THE TASK - Edit the records below so that "darktable history" reads "edit history" everywhere, and give every line back otherwise unchanged. Leave the pictures out.

[START OF EXTRACTED INFORMATION]

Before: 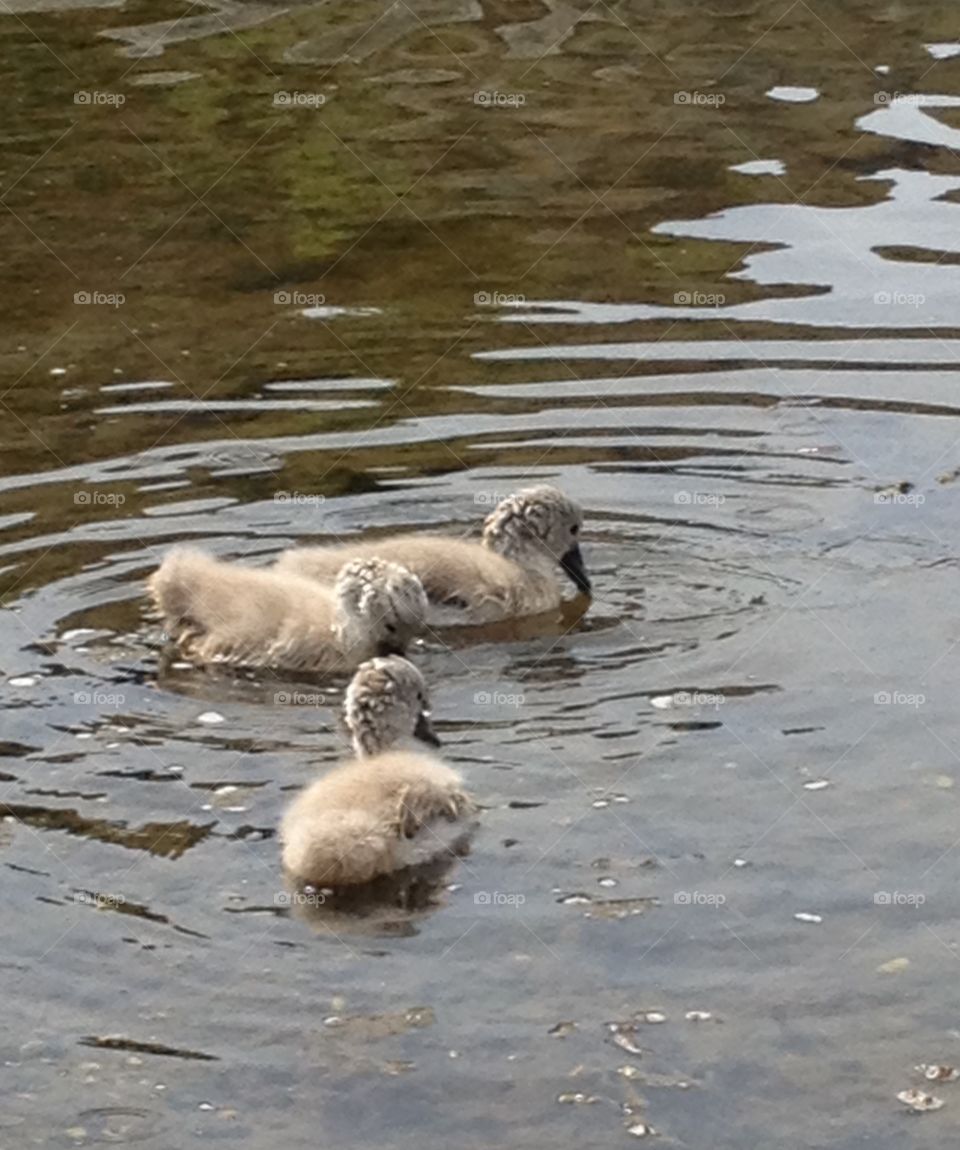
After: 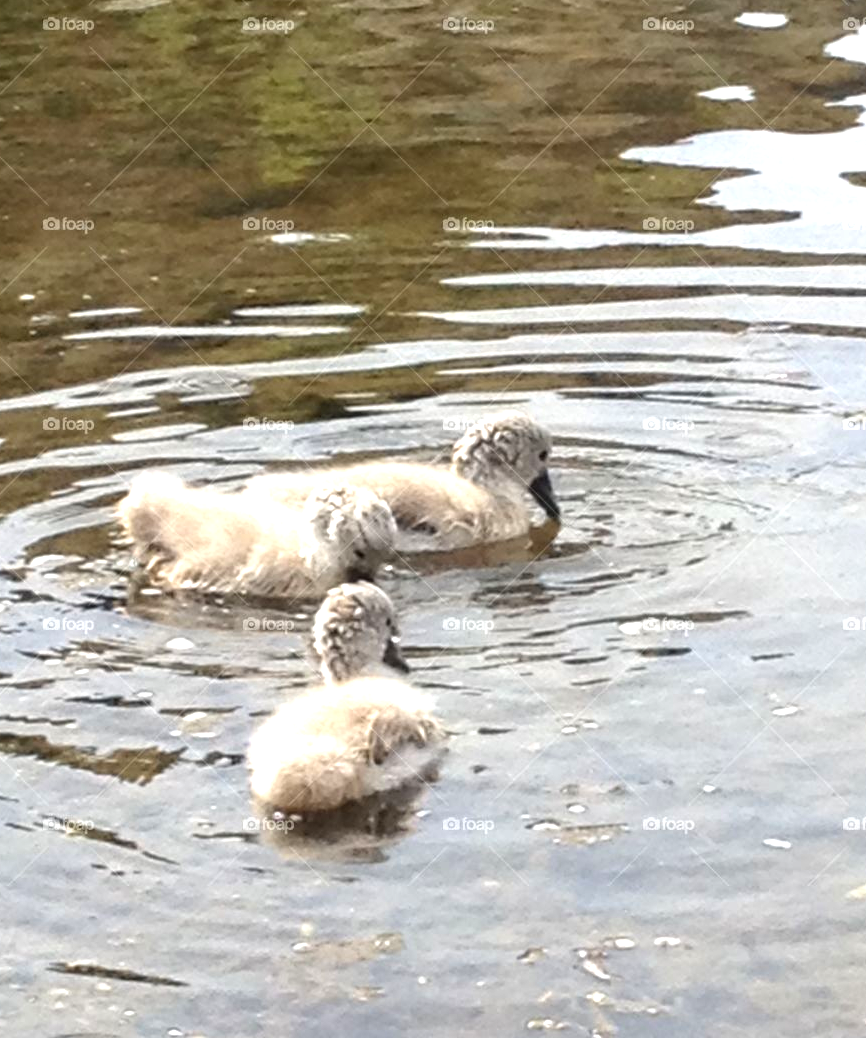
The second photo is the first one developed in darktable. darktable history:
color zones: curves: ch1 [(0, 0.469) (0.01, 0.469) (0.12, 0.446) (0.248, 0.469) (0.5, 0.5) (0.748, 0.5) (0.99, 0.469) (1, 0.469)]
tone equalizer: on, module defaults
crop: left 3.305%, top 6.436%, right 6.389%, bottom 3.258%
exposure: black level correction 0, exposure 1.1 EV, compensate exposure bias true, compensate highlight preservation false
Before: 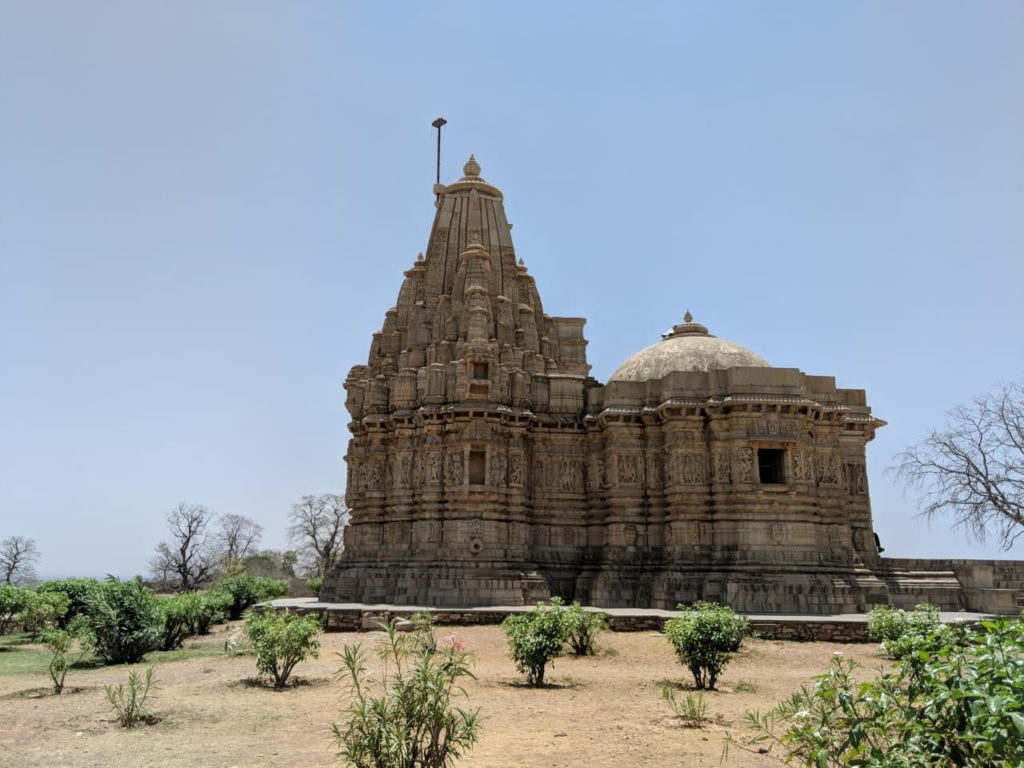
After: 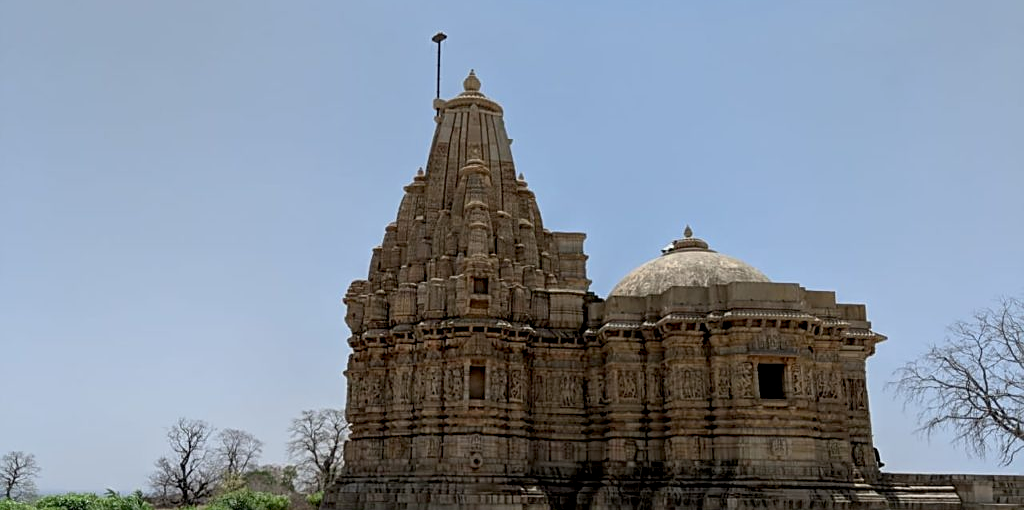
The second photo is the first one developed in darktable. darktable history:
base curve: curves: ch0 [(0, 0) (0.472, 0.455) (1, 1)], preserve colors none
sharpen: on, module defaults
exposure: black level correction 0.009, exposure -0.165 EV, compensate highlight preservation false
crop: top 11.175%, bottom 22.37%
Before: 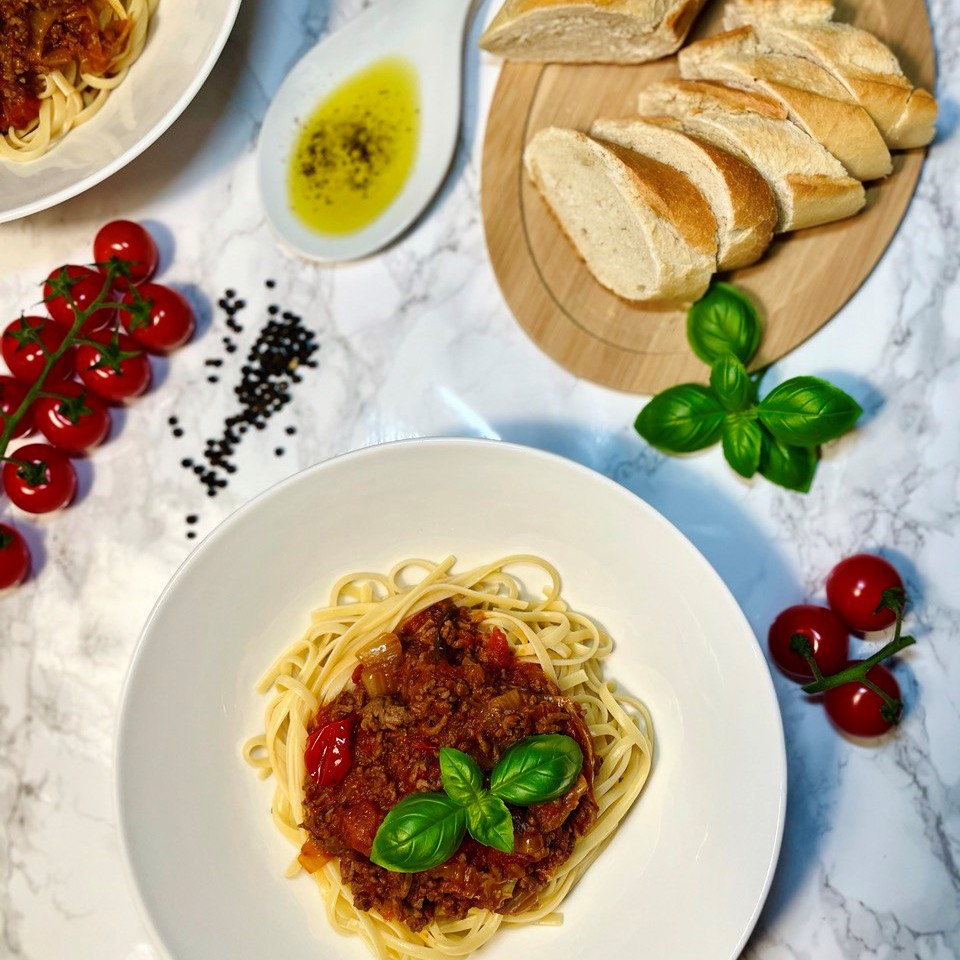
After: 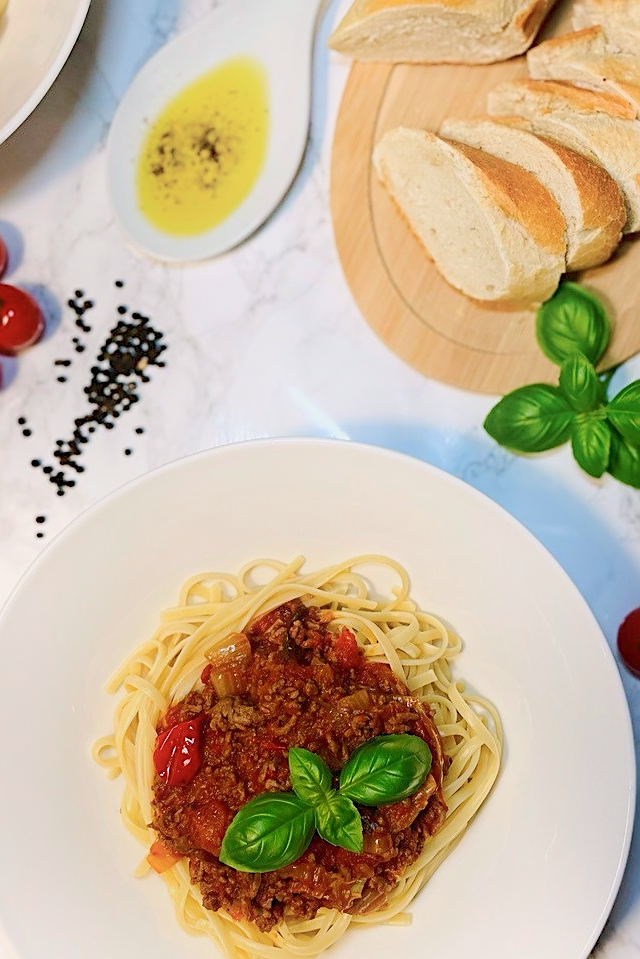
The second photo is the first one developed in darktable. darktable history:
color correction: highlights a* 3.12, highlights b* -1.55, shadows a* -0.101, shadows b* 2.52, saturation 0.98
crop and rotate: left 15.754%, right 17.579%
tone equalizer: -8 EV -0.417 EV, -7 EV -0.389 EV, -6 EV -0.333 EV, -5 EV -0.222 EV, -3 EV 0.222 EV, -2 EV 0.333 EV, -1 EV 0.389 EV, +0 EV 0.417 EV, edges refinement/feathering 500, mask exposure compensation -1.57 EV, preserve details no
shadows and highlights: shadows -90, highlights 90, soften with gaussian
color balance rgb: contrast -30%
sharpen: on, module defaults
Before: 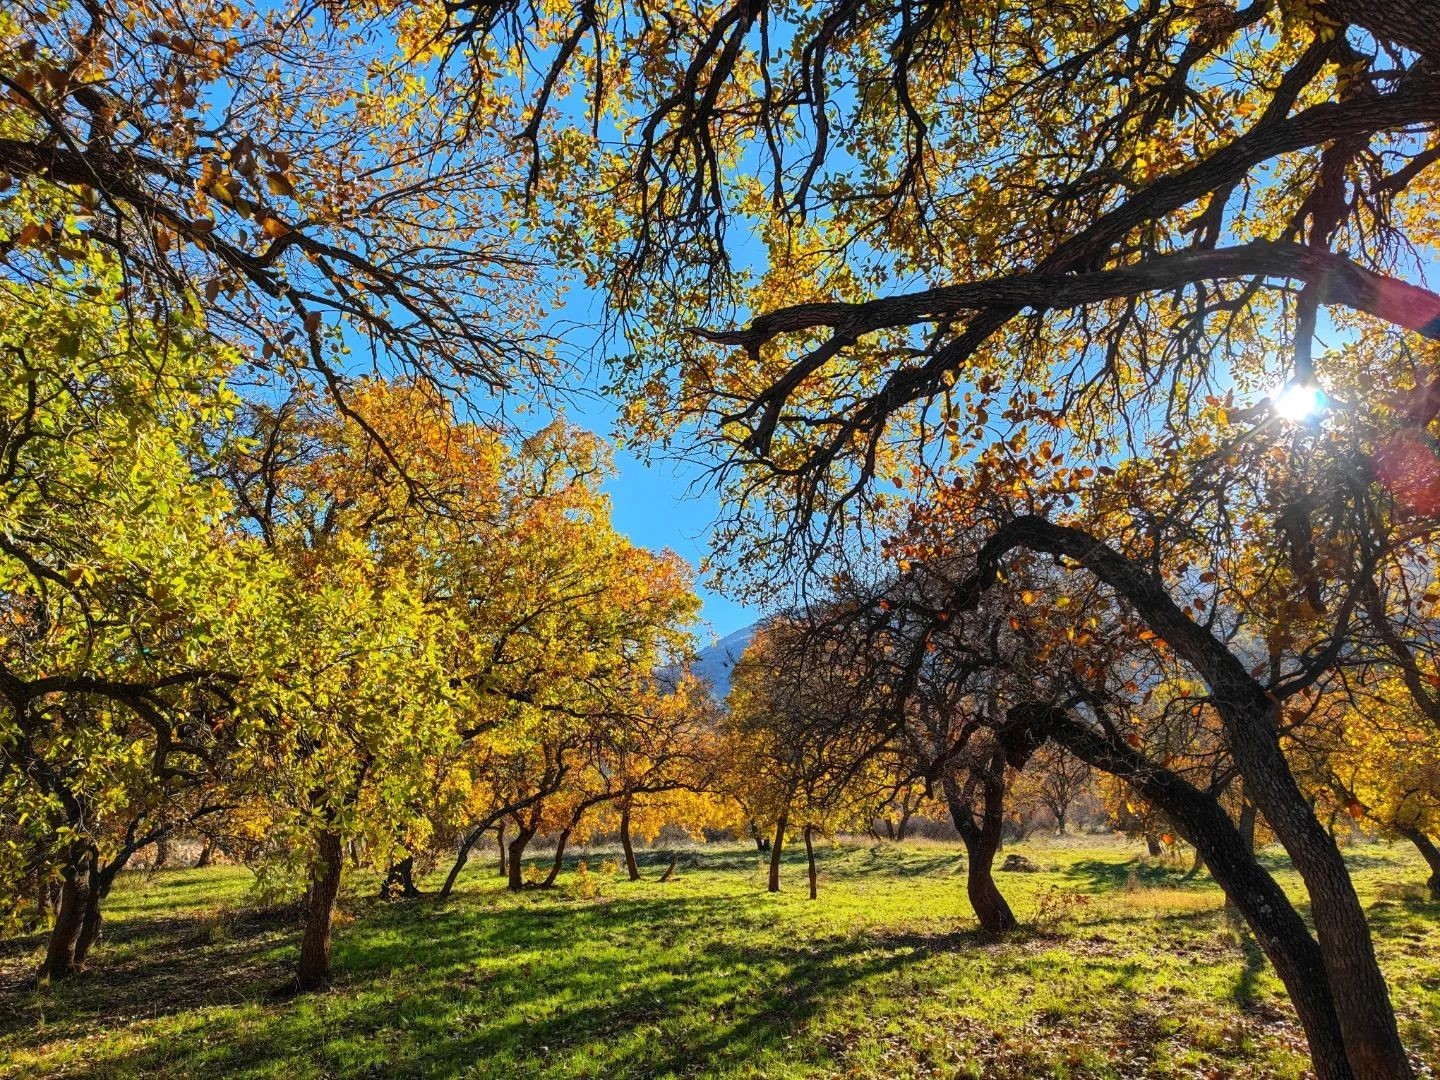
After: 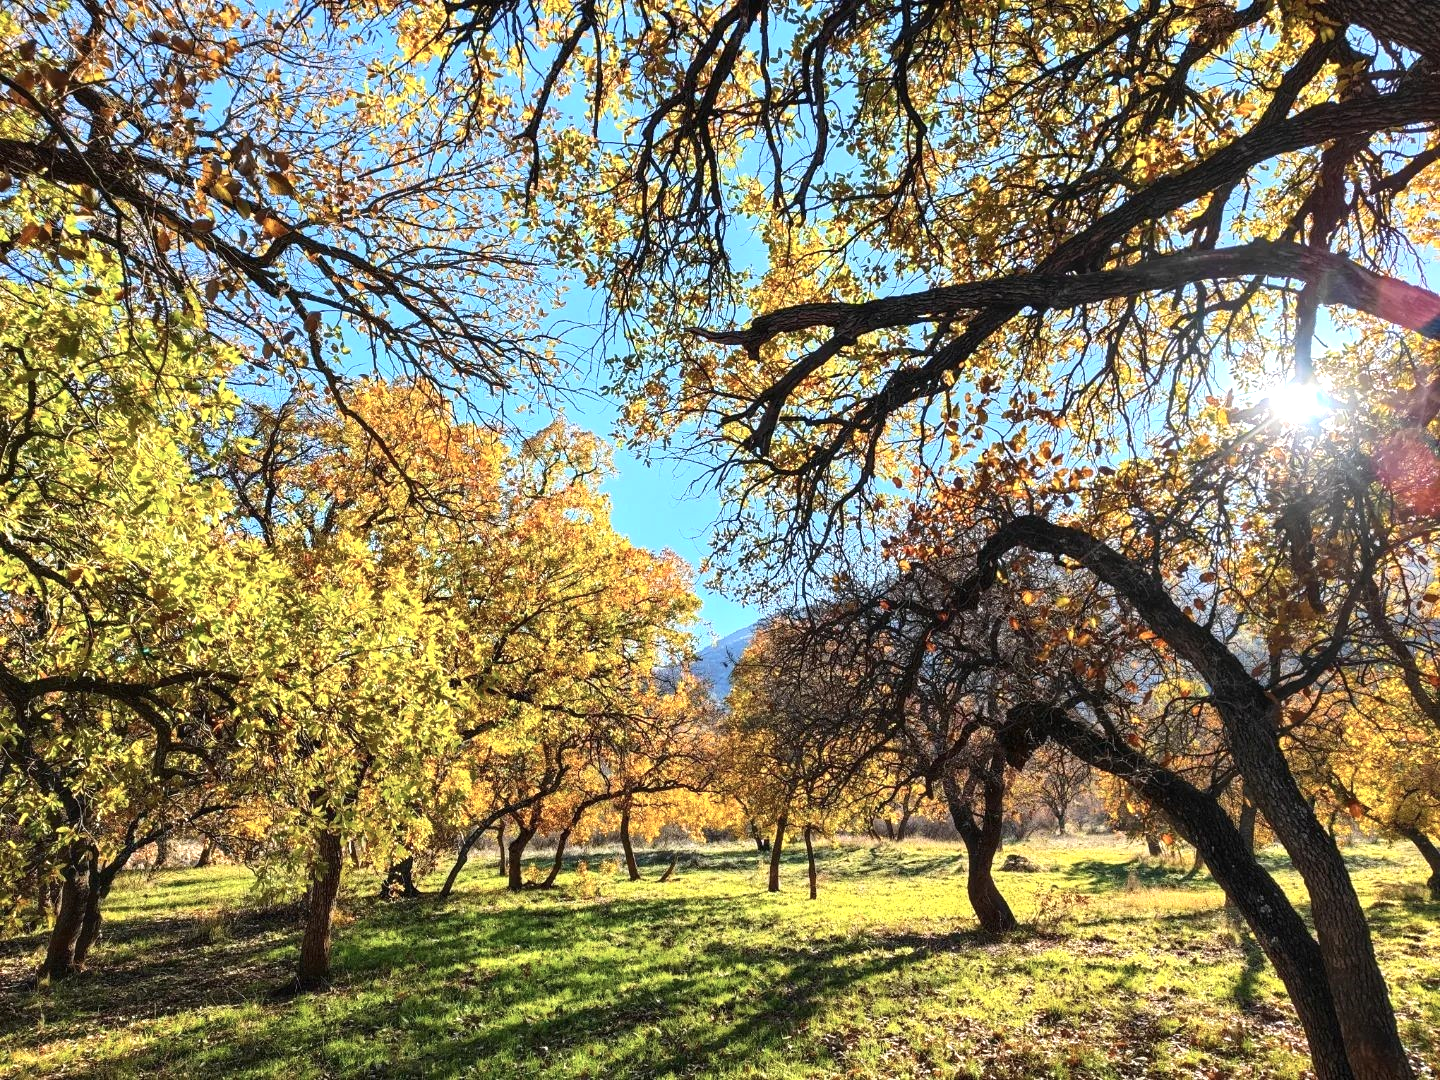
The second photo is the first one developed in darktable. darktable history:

[END OF EXTRACTED INFORMATION]

RESPONSE BELOW -
Before: 
After: 
The second photo is the first one developed in darktable. edit history:
color zones: curves: ch1 [(0, 0.469) (0.01, 0.469) (0.12, 0.446) (0.248, 0.469) (0.5, 0.5) (0.748, 0.5) (0.99, 0.469) (1, 0.469)]
tone equalizer: on, module defaults
crop: left 3.305%, top 6.436%, right 6.389%, bottom 3.258%
exposure: black level correction 0, exposure 1.1 EV, compensate exposure bias true, compensate highlight preservation false
Before: 
After: 
The second photo is the first one developed in darktable. edit history:
base curve: curves: ch0 [(0, 0) (0.472, 0.455) (1, 1)], preserve colors none
sharpen: on, module defaults
exposure: black level correction 0.009, exposure -0.165 EV, compensate highlight preservation false
crop: top 11.175%, bottom 22.37%
Before: 
After: 
The second photo is the first one developed in darktable. edit history:
color correction: highlights a* 3.12, highlights b* -1.55, shadows a* -0.101, shadows b* 2.52, saturation 0.98
crop and rotate: left 15.754%, right 17.579%
tone equalizer: -8 EV -0.417 EV, -7 EV -0.389 EV, -6 EV -0.333 EV, -5 EV -0.222 EV, -3 EV 0.222 EV, -2 EV 0.333 EV, -1 EV 0.389 EV, +0 EV 0.417 EV, edges refinement/feathering 500, mask exposure compensation -1.57 EV, preserve details no
shadows and highlights: shadows -90, highlights 90, soften with gaussian
color balance rgb: contrast -30%
sharpen: on, module defaults
Before: 
After: 
The second photo is the first one developed in darktable. edit history:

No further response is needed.